İngiltere'de bilim adamları, yaşlıların bakımıyla ilgilenecek ve onlara arkadaşlık edecek robotlar geliştirmiş!İngiltere'de son 25 sene içinde 85 yaş ve üzerindeki insanların sayısı iki kattan daha fazla arttığı için robot bakıcılar projesi ortaya atılmış.

Peki asıl kar nerde diye sorarsanız:ekonomik kriz karşısında sosyal yardım paketlerini kısmak zorunda kalan hükümetler, bakım hizmetleri için daha ucuz yollar arıyor, bu nedenle insana değil robota yatırım yapıyorlar.

Bristol Robot Bilimi Laboratuarında çalışan uzmanlar, yaşlıların robotlar sayesinde, kendi başlarına ve başkalarına ihtiyaç duymadan evlerinde yaşayabilecekleri görüşünde.Projenin adı: Mobiserv.

Bu proje kapsamında üretilen robotlar, alışveriş siparişlerini vermek ve ya da yaşlılara ilaçlarını ne zaman almaları gerektiğini hatırlatmak gibi basit görevleri yerine getirebilecekmiş.

Ne derseniz, can yoldaşı Mobirsev olur mu?

24 Ekim 2010 Pazar

Siesta


İspanya'da modern yaşam yüzünden yok olma tehdidi altındaki siesta geleneğini canlandırmak için düzenlenen bir yarışmayı, kalabalık bir alışveriş merkezinde 17 dakika şekerleme yapan işsiz Ekvadorlu kazanmış.Güzelim siesta İspanyada süregelen kriz nedeniyle sekteye uğramış durumdaydı uzun bir süredir.Bu nedenle insanlar bu geleneği ne kadar sürdürmek istediklerini bu tarz organizasyonlarda göstermek istiyorlar anlaşılan.


İlk kez düzenlenen şampiyonada, jürinin uykusu sırasında 70 desibele ulaşan horlamasını ve sadece 40 kez göz kırpmasını tespit etmesi üzerine 62 yaşındaki işsiz güvenlik görevlisi Pedro Soria Lopez, 1000 avroluk büyük ödüle layık görülmüş.Az da değil yani,keşke uyuyarak bende böyle para kazansam diyesi geliyor insanın.

İspanya "Siestaseverler Derneği" tarafından, "güç veren şekerleme" geleneğinin canlandırılması amacıyla düzenlenen ve 9 gün süren yarışmada, 360 yarışmacı 20'şer dakikalık sürelerle, Madrid'in kalabalık bir alışveriş merkezine yerleştirilen kanepelerde uyumaya çalışmış,katılımcıların nabızları uyudukları sırada kontrol edilirken jüri, hangi yarışmacının daha hızlı uykuya daldığı, horlamalarının şiddeti, en özgün uyuma pozisyonu ve en güzel pijama gibi unsurlara göre puan vermiş.

Siestayı bıraktım, bu kötü koşullarda rahat bir uykuya hasret ülkemin güzel insanları..

Adios!

13 Ekim 2010 Çarşamba

Biri bana eşitlik mi dedi?


Dünya Ekonomik Forumu'nun kadın erkek eşitliği konusunda yayınladığı yıllık rapora göre, İzlanda bu konuda yine başı çekerken, Türkiye 134 ülke arasında 125'inci olabilmiş!!

Kuzey ülkeleri cömert annelik ve babalık izinleri, yüksek eğitim standartları ve devletin sübvanse ettiği çocuk bakımıyla listede başı çekiyor.
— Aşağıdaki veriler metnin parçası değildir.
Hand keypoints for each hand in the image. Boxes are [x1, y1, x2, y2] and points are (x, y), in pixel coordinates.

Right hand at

Listede birinci sırada bulunan İzlanda'yı Norveç, Finlandiya, İsveç izliyor. Yeni Zelanda ise beşinci sırada.

Ancak listenin başındaki İzlanda bile kadın-erkek farkını tam olarak kapatabilmiş değil. İzlandalı kadınlar, erkeklerin ekonomi, sağlık, eğitim ve siyaset alanlarında faydalandığı fırsatların yüzde 85'inden faydalanabiliyor.

Türkiye ise, evett doğru tahminnn(!) yine listenin en son sıralarında.
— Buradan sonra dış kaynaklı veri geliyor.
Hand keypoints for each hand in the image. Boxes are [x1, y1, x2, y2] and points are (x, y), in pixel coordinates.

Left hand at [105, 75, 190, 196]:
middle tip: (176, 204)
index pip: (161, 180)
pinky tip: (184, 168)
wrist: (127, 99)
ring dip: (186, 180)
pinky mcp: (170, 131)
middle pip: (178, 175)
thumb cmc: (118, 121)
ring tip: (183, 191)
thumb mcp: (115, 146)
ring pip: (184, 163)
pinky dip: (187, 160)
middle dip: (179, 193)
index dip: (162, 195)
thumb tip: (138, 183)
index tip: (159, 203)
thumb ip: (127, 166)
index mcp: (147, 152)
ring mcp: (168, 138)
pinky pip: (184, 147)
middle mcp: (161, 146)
134 ülke arasında geçen yıl 129'uncu sırada yer alan Türkiye, bu yıl 125'inci sıradaymış.Peki kimleri geride bırakmışız da bu onura erişmişiz: Fas, Benin, Suudi Arabistan, Fildişi Sahilleri, Çad ve listenin en son sırasındaki Yemen. Raporda pek çok ülkenin kadın erkek eşitsizliğini giderme konusunda yaptığı çalışmalar övülmüş.Ancak dünyada kadın erkek eşitsizliğinin tam olarak giderildi hiç bir ülke olmadığına dikkat çekildi ve daha yapılacak çok iş olduğu vurgulanmış.


Biri bana eşitlik mi dedi? bullshit!